Un antiaméricanisme qui apporte des voix
Denník Postoj commente :
«Avant de rencontrer son homologue ukrainien, Fico n'a pas pu s'empêcher d'affirmer que l'Ukraine n'était pas un Etat souverain indépendant. ... Il faut chercher la raison de ces propos consternants dans un antiaméricanisme qui fait partie intégrante du logiciel politique de Fico. ... Dans les cercles européens, on trouve de nombreux politiques cultivant des vues antiaméricaines. La différence avec Fico, c'est qu'il évolue dans un pays où l'antiaméricanisme et les sympathies pro-russes trouvent un écho dans une partie relativement importante de l'opinion. Privilégier ce type de postures est une garantie électorale, ce qui décuple leur attractivité en termes de marketing politique.»
Plus de coopération serait bénéfique
liga.net appelle les deux pays à se montrer pragmatiques :
«Pour Fico, il est primordial de montrer qu'il sait mieux gouverner la Slovaquie que ses rivaux et prédécesseurs. ... La Slovaquie orientale - frontalière de l'Ukraine, peu développée, et dans laquelle couvent le ressentiment et la frustration - compte parmi son électorat fidèle. ... Des décisions susceptibles d'apporter à cette région des emplois, de meilleurs salaires et revenus, et une certaine prospérité seraient certainement les bienvenues du point de vue des Slovaques. Même si ces décisions étaient prises de concert avec l'Ukraine. ... Cela vaut aussi pour la partie ukrainienne, surtout si la mise en œuvre de ce programme était couplée à une condition : que la Slovaquie de Fico ne bloque pas le rapprochement de l'Ukraine à l'UE.»
Good cop, bad cop
Radio Kommersant FM compare les visites en Ukraine respectivement effectuées par Donald Tusk et Robert Fico :
«La réalité, c'est que le rapprochement de Kyiv à l'UE et la suppression des droits de douane sur les marchandises ukrainiennes nuisent avant tout aux PECO. Certains responsables politiques de ces pays, Hongrie et Slovaquie notamment, abordent ouvertement la question.
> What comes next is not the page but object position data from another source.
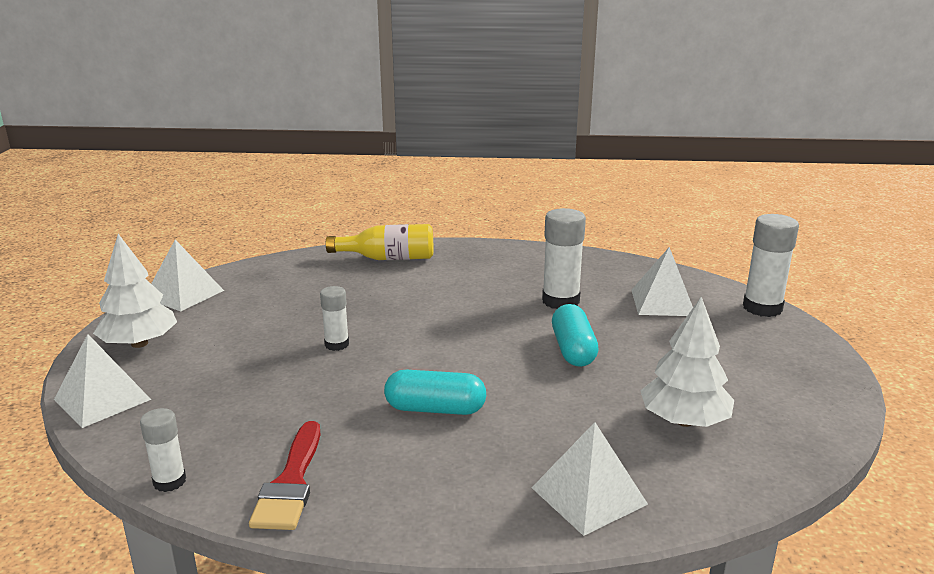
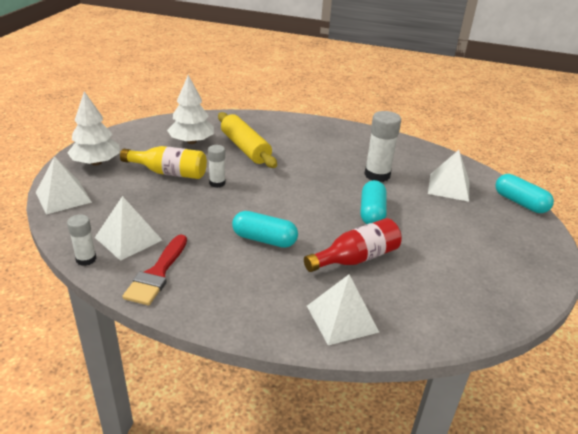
camera: 10 degrees right, 10 degrees up
white pyramid [151,240,224,312] -> white pyramid moved to [95,196,162,261]
yellow bottle [326,224,433,260] -> yellow bottle moved to [120,146,207,179]
white tree [640,297,734,427] -> white tree moved to [167,75,214,144]
white glue stick [743,214,799,317] -> turquoise capsule [495,174,554,213]
none -> yellow rolling pin [218,112,277,168]
none -> red bottle [304,218,402,272]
Les Polonais, en revanche, se montrent plus prudents et affichent leur solidarité avec l'Ukraine en guerre. Mais cela ne change rien au nœud du problème - personne ne veut nuire à ses propres intérêts. Dès lors, le nouveau Premier ministre polonais joue le rôle du 'good cop' : il promet à Kyiv un soutien politique et une coopération militaire ; le chef de gouvernement slovaque, Robert Fico, est pour sa part le 'bad cop'.»
Un partenaire qui n'est pas fiable
La rhétorique populiste de Fico divise l'Europe, fait valoir le quotidien Tages-Anzeiger :
«Fico souscrit aux décisions des Etats de l'UE, il ne les entrave pas comme le fait le Premier ministre hongrois, Viktor Orbán. Mais il privilégie une rhétorique qui parle à ses électeurs. ... Fico affirme qu'il ne croit pas que l'Ukraine soit en mesure de reconquérir les pans de son territoire occupés par la Russie. Selon lui, l'Ukraine ne serait de toute façon pas souveraine, mais sous l'influence directe des Etats-Unis. ... Ses discours trouvent aussi un écho ailleurs en Europe. ... Fico n'est pas un idéologue. On peut obtenir son adhésion là où il a des choses à gagner, comme dans la reconstruction de l'Ukraine ou les fonds de cohésion de l'UE. Mais on ne peut se fier à lui.»